§ **EXCERPT PROVIDED**:
##############################
What can firmware engineers learn from software engineers? Plenty!

I am surprised at how similar firmware development is practiced today as it was 25 years ago when we first started using C for embedded development. C was a big step forward from assembler, but there are many more lessons learned that firmware engineers can and should learn from. Yeah, some of the tools are better, but many practices are stuck in the 70s and 80s.

Embedded software development does add some additional challenges on top of the challenges faced by non-embedded developers. But all the principles and practices that skilled software developers use are applicable to embedded development. BTW: It's not just the embedded software developers that are not up on these state of the art practices, but many non-embedded software developers as well.

The people I know and have met doing firmware are by and large a very skilled group, working to solve difficult problems. Unfortunately, for whatever reason, many have not kept up with developments in the software world. I think it has to do with an imaginary barrier erected by firmware engineers.

Embedded and non-embedded developers speak different languages, but solve similar problems. Keeping embedded code independent from a hardware device is essentially the same as keeping application code independent of the UI or database. The underlying principles are the same.
##############################
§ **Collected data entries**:
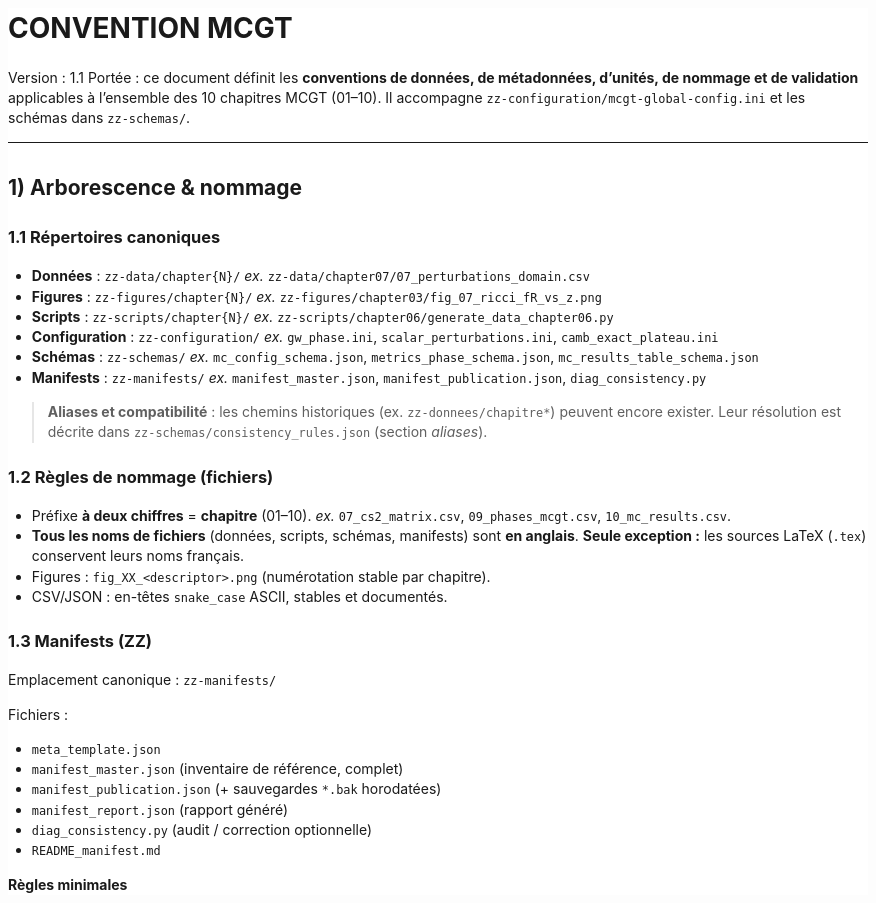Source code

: # CONVENTION MCGT

Version : 1.1 
Portée : ce document définit les **conventions de données, de métadonnées, d’unités, de nommage et de validation** applicables à l’ensemble des 10 chapitres MCGT (01–10). Il accompagne `zz-configuration/mcgt-global-config.ini` et les schémas dans `zz-schemas/`.

---

## 1) Arborescence & nommage

### 1.1 Répertoires canoniques

* **Données** : `zz-data/chapter{N}/`
  *ex.* `zz-data/chapter07/07_perturbations_domain.csv`
* **Figures** : `zz-figures/chapter{N}/`
  *ex.* `zz-figures/chapter03/fig_07_ricci_fR_vs_z.png`
* **Scripts** : `zz-scripts/chapter{N}/`
  *ex.* `zz-scripts/chapter06/generate_data_chapter06.py`
* **Configuration** : `zz-configuration/`
  *ex.* `gw_phase.ini`, `scalar_perturbations.ini`, `camb_exact_plateau.ini`
* **Schémas** : `zz-schemas/`
  *ex.* `mc_config_schema.json`, `metrics_phase_schema.json`, `mc_results_table_schema.json`
* **Manifests** : `zz-manifests/`
  *ex.* `manifest_master.json`, `manifest_publication.json`, `diag_consistency.py`

> **Aliases et compatibilité** : les chemins historiques (ex. `zz-donnees/chapitre*`) peuvent encore exister. Leur résolution est décrite dans `zz-schemas/consistency_rules.json` (section *aliases*).

### 1.2 Règles de nommage (fichiers)

* Préfixe **à deux chiffres** = **chapitre** (01–10).
  *ex.* `07_cs2_matrix.csv`, `09_phases_mcgt.csv`, `10_mc_results.csv`.
* **Tous les noms de fichiers** (données, scripts, schémas, manifests) sont **en anglais**.
  **Seule exception :** les sources LaTeX (`.tex`) conservent leurs noms français.
* Figures : `fig_XX_<descriptor>.png` (numérotation stable par chapitre).
* CSV/JSON : en-têtes `snake_case` ASCII, stables et documentés.

### 1.3 Manifests (ZZ)

Emplacement canonique : `zz-manifests/`

Fichiers :

* `meta_template.json`
* `manifest_master.json` (inventaire de référence, complet)
* `manifest_publication.json` (+ sauvegardes `*.bak` horodatées)
* `manifest_report.json` (rapport généré)
* `diag_consistency.py` (audit / correction optionnelle)
* `README_manifest.md`

**Règles minimales**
##############################
§ **TASKS**:
1) Answer these questions about the excerpt on what firmware engineers can learn from software engineers, one line each.
(a) Which language does it call a big step forward from assembler?
(b) How many years ago did firmware developers first start using that language for embedded development?
(c) According to it, keeping embedded code independent from a hardware device is essentially the same as what?
2) Output as a JSON list of strings, one string per line and blank lines left out, the lines of the entries starting with the line that contains "# CONVENTION MCGT" and going on through the line that contains "### 1.1 Répertoires canoniques".

§ **ANSWERS FOR THIS EXERCISE**:
1)
(a) C
(b) 25 years ago
(c) Keeping application code independent of the UI or database

2)
[
  ": # CONVENTION MCGT",
  "Version : 1.1 ",
  "Portée : ce document définit les **conventions de données, de métadonnées, d’unités, de nommage et de validation** applicables à l’ensemble des 10 chapitres MCGT (01–10). Il accompagne `zz-configuration/mcgt-global-config.ini` et les schémas dans `zz-schemas/`.",
  "---",
  "## 1) Arborescence & nommage",
  "### 1.1 Répertoires canoniques"
]